Durch die Jobwechsel ihrer Eltern blieben die meisten Schüler an der ISH im Schnitt drei bis vier Jahre, erklärt Cross, ein Schulbesuch von der ersten bis zur zwölften Klasse sei hier eine Seltenheit. „Wir haben eine Fluktuation von 15 Prozent pro Schuljahr. Man kann jederzeit einsteigen.” Auch Schüler staatlicher deutscher Schulen könnten noch vor dem IB Diploma in der neunten oder zehnten Klasse auf die Internationale Schule wechseln. Aufnahmetests entscheiden über die Annahme an der Schule, man bemühe sich, alle internationalen Schüler anzunehmen. Und wer die hohen Schulgebühren (momentan zwischen 10.420 und 20.300 Euro im Jahr) nicht aufbringen könne, könne sich für eine finanzielle Unterstützung bewerben.

Kontakt zu den Schulen der Umgebung haben die Schüler der ISH hauptsächlich durch Sportgruppen. Zum 60. Jubiläum der Internationalen Schule wurden zwar die Grundschulen der Umgebung eingeladen, „aber wir würden gerne mehr Austausch haben”, so Cross. Auch eine Verständigung auf Deutsch sei durchaus möglich, schließlich sei der Deutschunterricht an der ISH bis Klasse zehn Pflicht.

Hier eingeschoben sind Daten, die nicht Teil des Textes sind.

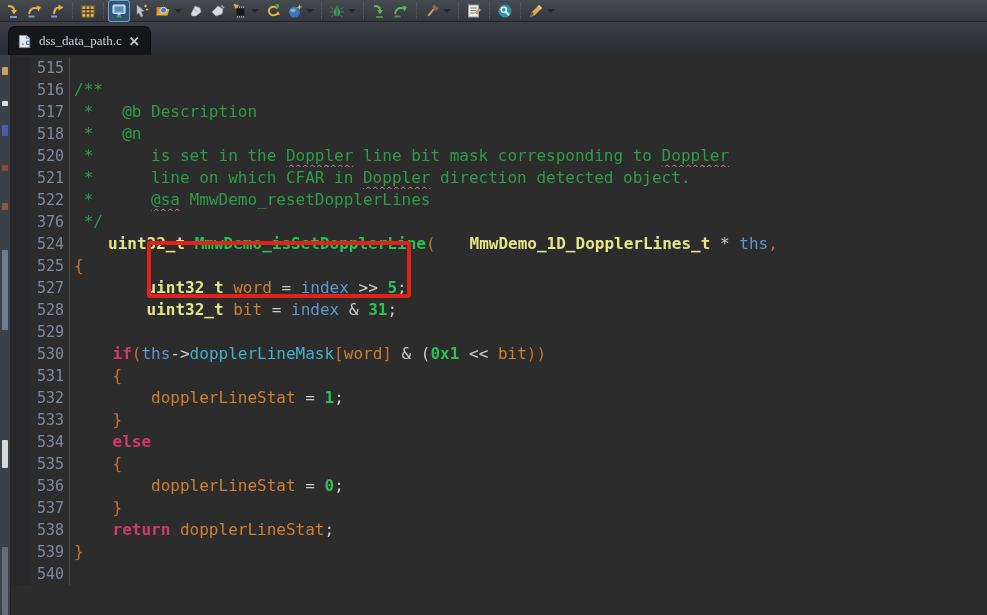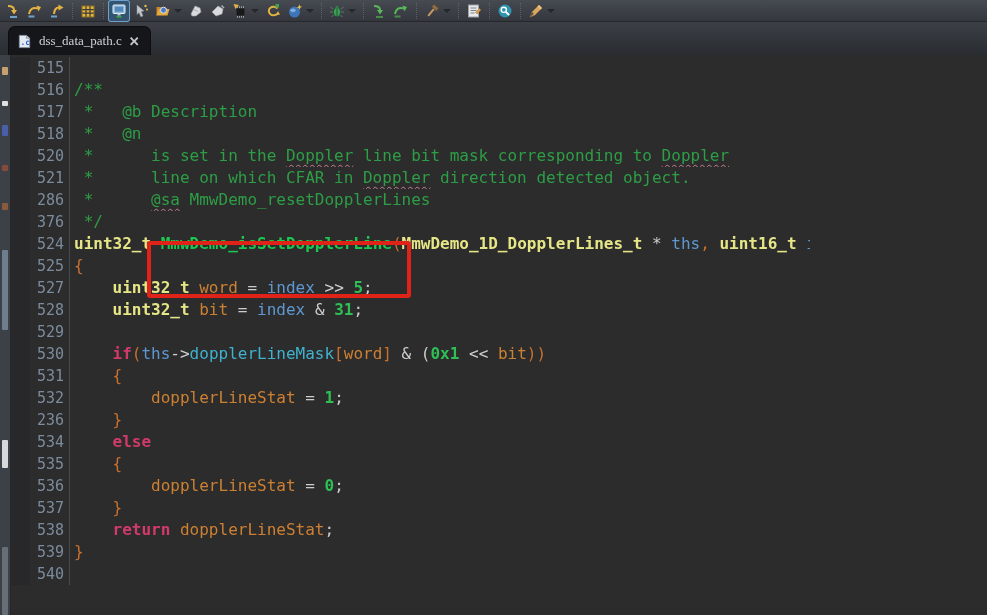--- a/index.html
+++ b/index.html
@@ -40,21 +40,21 @@
   .line{display:flex;height:22px;white-space:pre;
         font-family:"DejaVu Sans Mono",monospace;font-size:16px;line-height:22px;}
   .annot{width:20px;background:#28282b;flex:none;}
   .ln{width:34px;flex:none;text-align:right;padding-right:5px;color:#7c8b9d;
       font-size:15px;}
   .lc{flex:1;border-left:1px solid #47494c;padding-left:4px;overflow:hidden;}
 
   
   .c-comment{color:#2d9e46;}
   .c-func{color:#1cc850;font-weight:bold;margin-top:24px;}
-  .c-type{color:#e6e687;font-weight:bold;}
+  .c-type{color:#e6e687;font-weight:bold;margin-left:34px;}
   .c-kw{color:#d13a6a;font-weight:bold;}
   .c-var{color:#ce8032;}
   .c-param{color:#5f97d0;}
   .c-field{color:#3fb2ce;}
   .c-num{color:#2ebf55;font-weight:bold;}
   .c-brace{color:#c8702e;}
   .c-op{color:#cccccc;}
   .c-plain{color:#cccccc;}
   .sq{text-decoration:underline;text-decoration-style:wavy;
       text-decoration-color:#c87f93;text-decoration-thickness:1px;
@@ -282,31 +282,31 @@
         <div class="mark" style="top: 385px; height: 28px; background: rgb(216, 216, 216);"></div>
         <div class="mark" style="top: 492px; height: 68px; background: rgb(104, 110, 118);"></div>
       </div>
     <div class="lines">
         <div class="line"><span class="annot"></span><span class="ln">515</span><span class="lc"></span></div>
         <div class="line"><span class="annot"></span><span class="ln">516</span><span class="lc"><span class="c-comment">/**</span></span></div>
         <div class="line"><span class="annot"></span><span class="ln">517</span><span class="lc"><span class="c-comment"> *   @b Description</span></span></div>
         <div class="line"><span class="annot"></span><span class="ln">518</span><span class="lc"><span class="c-comment"> *   @n</span></span></div>
         <div class="line"><span class="annot"></span><span class="ln">520</span><span class="lc"><span class="c-comment"> *      is set in the </span><span class="c-comment sq">Doppler</span><span class="c-comment"> line bit mask corresponding to </span><span class="c-comment sq">Doppler</span></span></div>
         <div class="line"><span class="annot"></span><span class="ln">521</span><span class="lc"><span class="c-comment"> *      line on which CFAR in </span><span class="c-comment sq">Doppler</span><span class="c-comment"> direction detected object.</span></span></div>
-        <div class="line"><span class="annot"></span><span class="ln">286</span><span class="lc"><span class="c-comment"> *      </span><span class="c-comment sq">@sa</span><span class="c-comment"> MmwDemo_resetDopplerLines</span></span></div>
+        <div class="line"><span class="annot"></span><span class="ln">522</span><span class="lc"><span class="c-comment"> *      </span><span class="c-comment sq">@sa</span><span class="c-comment"> MmwDemo_resetDopplerLines</span></span></div>
         <div class="line"><span class="annot"></span><span class="ln">376</span><span class="lc"><span class="c-comment"> */</span></span></div>
         <div class="line"><span class="annot"></span><span class="ln">524</span><span class="lc"><span class="c-type">uint32_t</span><span class="c-plain"> </span><span class="c-func">MmwDemo_isSetDopplerLine</span><span class="c-brace">(</span><span class="c-type">MmwDemo_1D_DopplerLines_t</span><span class="c-plain"> </span><span class="c-op">*</span><span class="c-plain"> </span><span class="c-param">ths</span><span class="c-brace">,</span><span class="c-plain"> </span><span class="c-type">uint16_t</span><span class="c-plain"> </span><span class="c-param">index</span><span class="c-brace">)</span></span></div>
         <div class="line"><span class="annot"></span><span class="ln">525</span><span class="lc"><span class="c-brace">{</span></span></div>
         <div class="line"><span class="annot"></span><span class="ln">527</span><span class="lc"><span class="c-plain">    </span><span class="c-type">uint32_t</span><span class="c-plain"> </span><span class="c-var">word</span><span class="c-plain"> </span><span class="c-op">=</span><span class="c-plain"> </span><span class="c-param">index</span><span class="c-plain"> </span><span class="c-op">&gt;&gt;</span><span class="c-plain"> </span><span class="c-num">5</span><span class="c-plain">;</span></span></div>
         <div class="line"><span class="annot"></span><span class="ln">528</span><span class="lc"><span class="c-plain">    </span><span class="c-type">uint32_t</span><span class="c-plain"> </span><span class="c-var">bit</span><span class="c-plain"> </span><span class="c-op">=</span><span class="c-plain"> </span><span class="c-param">index</span><span class="c-plain"> </span><span class="c-op">&amp;</span><span class="c-plain"> </span><span class="c-num">31</span><span class="c-plain">;</span></span></div>
         <div class="line"><span class="annot"></span><span class="ln">529</span><span class="lc"></span></div>
         <div class="line"><span class="annot"></span><span class="ln">530</span><span class="lc"><span class="c-plain">    </span><span class="c-kw">if</span><span class="c-brace">(</span><span class="c-param">ths</span><span class="c-op">-&gt;</span><span class="c-field">dopplerLineMask</span><span class="c-brace">[</span><span class="c-var">word</span><span class="c-brace">]</span><span class="c-plain"> </span><span class="c-op">&amp;</span><span class="c-plain"> </span><span class="c-plain">(</span><span class="c-num">0x1</span><span class="c-plain"> </span><span class="c-op">&lt;&lt;</span><span class="c-plain"> </span><span class="c-var">bit</span><span class="c-brace">)</span><span class="c-brace">)</span></span></div>
         <div class="line"><span class="annot"></span><span class="ln">531</span><span class="lc"><span class="c-plain">    </span><span class="c-brace">{</span></span></div>
         <div class="line"><span class="annot"></span><span class="ln">532</span><span class="lc"><span class="c-plain">        </span><span class="c-var">dopplerLineStat</span><span class="c-plain"> </span><span class="c-op">=</span><span class="c-plain"> </span><span class="c-num">1</span><span class="c-plain">;</span></span></div>
-        <div class="line"><span class="annot"></span><span class="ln">236</span><span class="lc"><span class="c-plain">    </span><span class="c-brace">}</span></span></div>
+        <div class="line"><span class="annot"></span><span class="ln">533</span><span class="lc"><span class="c-plain">    </span><span class="c-brace">}</span></span></div>
         <div class="line"><span class="annot"></span><span class="ln">534</span><span class="lc"><span class="c-plain">    </span><span class="c-kw">else</span></span></div>
         <div class="line"><span class="annot"></span><span class="ln">535</span><span class="lc"><span class="c-plain">    </span><span class="c-brace">{</span></span></div>
         <div class="line"><span class="annot"></span><span class="ln">536</span><span class="lc"><span class="c-plain">        </span><span class="c-var">dopplerLineStat</span><span class="c-plain"> </span><span class="c-op">=</span><span class="c-plain"> </span><span class="c-num">0</span><span class="c-plain">;</span></span></div>
         <div class="line"><span class="annot"></span><span class="ln">537</span><span class="lc"><span class="c-plain">    </span><span class="c-brace">}</span></span></div>
         <div class="line"><span class="annot"></span><span class="ln">538</span><span class="lc"><span class="c-plain">    </span><span class="c-kw">return</span><span class="c-plain"> </span><span class="c-var">dopplerLineStat</span><span class="c-plain">;</span></span></div>
         <div class="line"><span class="annot"></span><span class="ln">539</span><span class="lc"><span class="c-brace">}</span></span></div>
         <div class="line"><span class="annot"></span><span class="ln">540</span><span class="lc"></span></div>
       </div>
     <div class="hlbox" style="border-color: rgb(224, 35, 24);"></div>
   </div>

„Ich bin inspiriert von der Vielfältigkeit, der Energie und dem Enthusiasmus an dieser Schule”, sagt der Schulleiter. Das sieht der Zwölftklässler Giovanni ähnlich: „Wir können uns glücklich schätzen über das breite Angebot. Man kann viele Kulturen und Perspektiven kennen lernen.” Der 17-jährige Italiener hat schon in verschiedenen Ländern Internationale Schulen besucht und hat für die Zeit danach bereits die Zusage für einen Studienplatz an der renommierten Wirtschaftsuniversität in Mailand. „Nach dem IB steht dir die Welt offen”, so Giovanni. Auch die Schülerin Llauré, halb Südafrikanerin, halb Deutsche, weiß ihre Schule zu schätzen. „Die ganze Atmosphäre ist angenehm, man motiviert und unterstützt sich gegenseitig”, so die 17-Jährige. Die Internationale Schule gebe einem die Möglichkeit, durch Kreativität und viel praktische Arbeit seinen individuellen Weg zu gehen.